Young Driver is a driving school with a difference, with tuition available to anyone over the age of 10. Because lessons take place on private property, at more than 50 venues nationwide, the rules of the road do not apply. This means it opens up the experience to people who may not otherwise, legally, be able to get behind the wheel of a car.
The scheme regularly works with people who have disabilities including those who are blind, deaf, have prosthetic limbs, are in wheelchairs, or have learning disabilities, or development or neurological disorders. There is no upper age limit – the lessons aren’t restricted to under 17s – so Young Driver can provide the opportunity to try driving to people of any age.
The specially adapted vehicles have a manual push/pull device next to the Corsa’s steering wheel, allowing drivers to control the speed of the vehicle. This is combined with a steering ball to allow the vehicle to be steered with one hand, freeing the other to operate the speed controls. The vehicles are dual controlled, ensuring an instructor is always able to take charge of the vehicle quickly and easily if needed.
The lessons mirror those you would take on the road at 17 and are given by fully qualified and experienced Approved Driving Instructors (ADIs). As well as the specially adapted cars, standard manual Vauxhall Corsas are also available. A road system is set out at venues, allowing for two-way traffic, and with special areas for practising skills such as parking, reversing, steering and emergency braking.
Laura White, head of marketing at Young Driver, said: “We aim to be as inclusive as possible, so we want to allow those who may not otherwise get a chance to try driving the opportunity to get behind a wheel. Sometimes this can be a precursor to having on-the-road lessons and getting a licence, and sometimes it can be just a chance to experience driving as an activity.
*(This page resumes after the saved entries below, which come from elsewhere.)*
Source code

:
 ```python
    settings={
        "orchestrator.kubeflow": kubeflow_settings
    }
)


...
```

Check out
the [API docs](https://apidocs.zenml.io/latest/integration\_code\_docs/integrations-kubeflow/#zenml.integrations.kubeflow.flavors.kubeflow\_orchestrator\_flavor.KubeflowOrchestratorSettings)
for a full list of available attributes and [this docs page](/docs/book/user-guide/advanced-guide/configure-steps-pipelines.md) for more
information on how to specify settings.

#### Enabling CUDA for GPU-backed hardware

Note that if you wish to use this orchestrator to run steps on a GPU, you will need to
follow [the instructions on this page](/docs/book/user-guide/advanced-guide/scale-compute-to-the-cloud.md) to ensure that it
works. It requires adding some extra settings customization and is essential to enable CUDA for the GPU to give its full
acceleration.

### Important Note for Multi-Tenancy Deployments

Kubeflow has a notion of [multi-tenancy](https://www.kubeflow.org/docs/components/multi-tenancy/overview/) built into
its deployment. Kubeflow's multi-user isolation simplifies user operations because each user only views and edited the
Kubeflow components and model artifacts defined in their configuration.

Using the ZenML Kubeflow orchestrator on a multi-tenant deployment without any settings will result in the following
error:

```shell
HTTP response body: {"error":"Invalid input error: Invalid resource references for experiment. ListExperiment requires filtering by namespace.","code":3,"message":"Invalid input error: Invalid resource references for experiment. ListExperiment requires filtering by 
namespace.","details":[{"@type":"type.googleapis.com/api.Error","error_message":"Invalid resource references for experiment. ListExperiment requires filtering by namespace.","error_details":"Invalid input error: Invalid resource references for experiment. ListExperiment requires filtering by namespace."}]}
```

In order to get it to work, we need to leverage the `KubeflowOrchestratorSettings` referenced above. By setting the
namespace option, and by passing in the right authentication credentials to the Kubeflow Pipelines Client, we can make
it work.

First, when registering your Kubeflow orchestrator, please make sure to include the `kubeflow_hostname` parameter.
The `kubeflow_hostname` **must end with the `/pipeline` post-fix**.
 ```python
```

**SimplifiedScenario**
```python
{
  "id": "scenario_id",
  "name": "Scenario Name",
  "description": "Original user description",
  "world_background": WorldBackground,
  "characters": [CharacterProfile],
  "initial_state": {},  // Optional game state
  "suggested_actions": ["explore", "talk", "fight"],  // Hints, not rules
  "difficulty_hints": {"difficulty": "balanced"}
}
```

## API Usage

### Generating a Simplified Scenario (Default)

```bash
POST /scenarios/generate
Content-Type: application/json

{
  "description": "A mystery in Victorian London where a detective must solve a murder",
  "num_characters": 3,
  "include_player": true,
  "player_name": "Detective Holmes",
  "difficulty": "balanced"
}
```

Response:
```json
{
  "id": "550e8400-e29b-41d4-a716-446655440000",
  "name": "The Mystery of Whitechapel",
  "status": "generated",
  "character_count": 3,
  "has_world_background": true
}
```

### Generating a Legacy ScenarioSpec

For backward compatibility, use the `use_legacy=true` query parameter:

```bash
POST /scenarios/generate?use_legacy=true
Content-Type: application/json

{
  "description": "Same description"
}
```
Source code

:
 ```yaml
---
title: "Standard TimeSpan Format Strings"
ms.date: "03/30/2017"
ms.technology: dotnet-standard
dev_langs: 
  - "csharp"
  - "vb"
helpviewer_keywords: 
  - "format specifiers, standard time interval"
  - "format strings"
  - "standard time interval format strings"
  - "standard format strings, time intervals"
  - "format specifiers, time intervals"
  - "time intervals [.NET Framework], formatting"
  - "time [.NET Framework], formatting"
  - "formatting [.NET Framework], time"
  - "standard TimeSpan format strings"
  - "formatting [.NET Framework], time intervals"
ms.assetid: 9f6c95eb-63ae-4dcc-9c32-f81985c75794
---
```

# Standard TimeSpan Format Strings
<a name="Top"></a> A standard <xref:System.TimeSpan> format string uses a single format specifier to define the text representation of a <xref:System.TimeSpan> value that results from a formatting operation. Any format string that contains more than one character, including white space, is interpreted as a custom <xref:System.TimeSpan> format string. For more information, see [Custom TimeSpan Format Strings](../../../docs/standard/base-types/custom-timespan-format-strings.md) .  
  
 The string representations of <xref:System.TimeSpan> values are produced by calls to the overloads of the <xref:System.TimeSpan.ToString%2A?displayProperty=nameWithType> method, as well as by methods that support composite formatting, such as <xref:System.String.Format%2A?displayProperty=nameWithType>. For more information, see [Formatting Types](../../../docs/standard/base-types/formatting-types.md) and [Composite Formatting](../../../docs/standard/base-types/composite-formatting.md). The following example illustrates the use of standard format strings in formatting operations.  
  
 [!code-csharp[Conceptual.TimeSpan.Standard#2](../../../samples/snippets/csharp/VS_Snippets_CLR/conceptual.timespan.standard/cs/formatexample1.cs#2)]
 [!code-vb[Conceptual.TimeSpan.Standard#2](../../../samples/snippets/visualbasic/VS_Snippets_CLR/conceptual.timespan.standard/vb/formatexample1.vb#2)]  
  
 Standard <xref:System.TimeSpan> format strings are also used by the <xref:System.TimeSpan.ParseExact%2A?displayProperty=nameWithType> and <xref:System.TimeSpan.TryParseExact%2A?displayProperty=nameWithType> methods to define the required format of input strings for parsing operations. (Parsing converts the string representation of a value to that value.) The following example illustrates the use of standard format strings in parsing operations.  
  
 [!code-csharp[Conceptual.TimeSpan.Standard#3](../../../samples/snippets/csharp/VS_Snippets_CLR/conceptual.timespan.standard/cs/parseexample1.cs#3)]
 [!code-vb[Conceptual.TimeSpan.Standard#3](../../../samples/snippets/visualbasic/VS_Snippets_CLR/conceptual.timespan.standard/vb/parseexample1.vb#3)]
It can be hard for teens to see their friends learning to drive, and this gives them the opportunity to see what it’s like for themselves. If they will eventually be allowed on the roads, it also gives them the opportunity to gain confidence in a safe environment, building up those skills by practicing for longer – which is how everyone improves!
“All of our Approved Driving Instructors are well equipped to deal with all learners, no matter what their age or what special requirements they might have. We get lovely comments from learners and parents about how patient and calm they are, but they just love bringing a smile to someone’s face as they realise they’re actually in control of a vehicle!”
Young Driver launched in 2009 and has since delivered more than 500,000 lessons. The aim of the scheme is to create a safer next generation of drivers. One in five young people have an accident within six months of passing their test, but for Young Driver past-pupils this falls to one in 10.